A Mountain of One
A Mountain of One
Although Mo and Zeb’s musical paths first crossed a decade ago, it wasn’t until 2006 that A Mountain Of One came into existence. “It’s about inner belief and inner strength,” explains Mo, “It’s about empowering you by listening to the music. It sounds a bit wanky, but that’s what it is really”. And really it’s a union made in musical heaven, Zeb’s astounding musical talents (a multi-instrumentalist, he’s toured the world with the likes of Oasis, Tricky and The Pretenders) coalescing perfectly with Mo’s inventive widescreen vision.
“I think we were both in a similar headspace,” says Zeb. “We were desperate to get out of the situation we were in and determined to prove to ourselves that we could be the men we wanted to be.” Harnessing this frustration and this desire to create rich emotional music dripping with experience, the duo immediately set to work on what would be a remarkable opening salvo of EPs. Their first release, EP1, commonly referred to as Silver (which now goes for silly money on those internet auction sites) had the music press doing cartwheels in an effort to rain down critical hosannas on the band, while Rough Trade captured their exquisite timelessness when they said: ‘A drugged out Fleetwood Mac… Pink Floyd’s Meddle… the full 70s Santana… Arthur Russell… Laurel Canyon… Air’s Moon Safari… JJ Cale… Talk Talk… Madchester… the first Beta Band EP… The Verve’s A Northern Soul.’ Their second EP, EP2 or Gold, released in 2007 was no less lauded (and will also set you back a pretty penny).

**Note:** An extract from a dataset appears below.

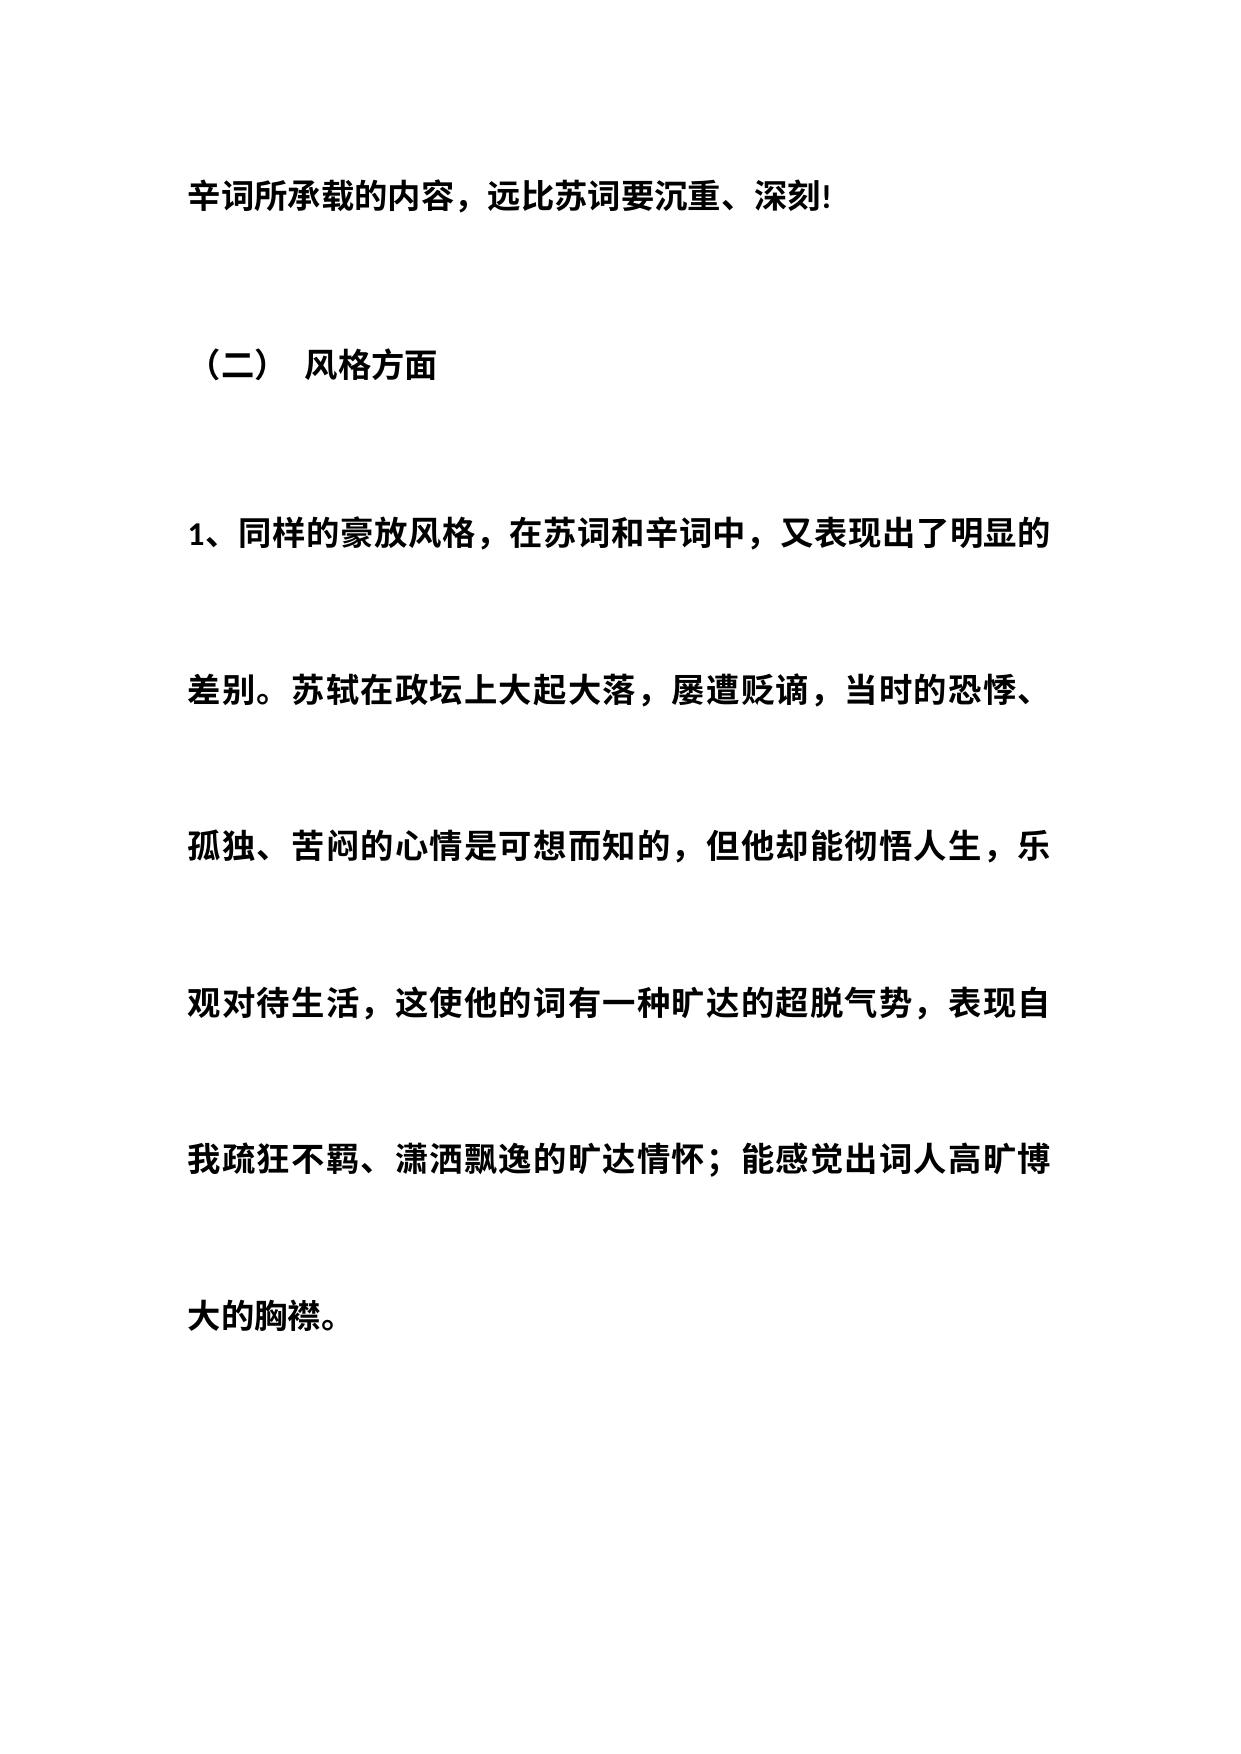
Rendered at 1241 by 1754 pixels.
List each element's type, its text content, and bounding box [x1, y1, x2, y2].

subtitle 1、同样的豪放风格，在苏词和辛词中，又表现出了明显的差别。苏轼在政坛上大起大落，屡遭贬谪，当时的恐悸、孤独、苦闷的心情是可想而知的，但他却能彻悟人生，乐观对待生活，这使他的词有一种旷达的超脱气势，表现自我疏狂不羁、潇洒飘逸的旷达情怀；能感觉出词人高旷博大的胸襟。 [187, 499, 1053, 1346]
subtitle （二） 风格方面 [187, 330, 1053, 395]
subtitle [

By now the duo had consolidated their live set, thus dispelling any lingering doubts that A Mountain Of One were nothing less than an all encompassing 21st Century psychedelic rock band.
Due to the scarcity of these first two EPs they were bought together under the banner Collected Works, which despite not being an album proper shot to number 12 in Rough Trade’s Albums of the Year. That said, Institute Of Joy will still knock you sideways when you hear it blasting from your speakers for the first time. A bona fide modern day classic its vast scope, its unapologetic vaulting ambition and the rich grandeur is undeniable. Taking in hypnotic rock, pastoral folk, Krautrock, gospel and life-affirming soul this is a record aiming straight for the heart.
“We had to be as ambitious as possible,” admits Mo. “It wouldn’t have made sense otherwise – there wouldn’t have been any point being broke for four years and being forced to rob pasties from supermarkets.” “It is,” says Zeb with stunning simplicity, “nothing less than a crusade.” And like an episode of The Simpsons, it’s multi-dimensional, working on numerous layers. On one level it demands your attention, its musical tapestry urging you to engage. And yet, it’s beautiful musicality, its otherworldly melodies are the perfect sonic tonic for educated escapism.
“Zeb’s wife goes running to it,” says Mo. “And my mum listens to it in the car. And she likes Will Young. Let’s put it like this, it’s not an album just for musos.” Indeed it’s not.
Mixed by Danton Supple (Coldplay) and Guy Massey (Spiritualized) and produced by Mo and Zeb this is music that is as accessible as it is adventurous. Years of craftsmanship, of learning and of experience have gone into making it, which makes sense when you cock your ear to its hard won optimism and celebratory collectivism. For those that think it’s inevitable that we’re all going to hell in a hand cart, listen up, A Mountain Of One have delivered the perfect antidote. An Institute Of Joy indeed.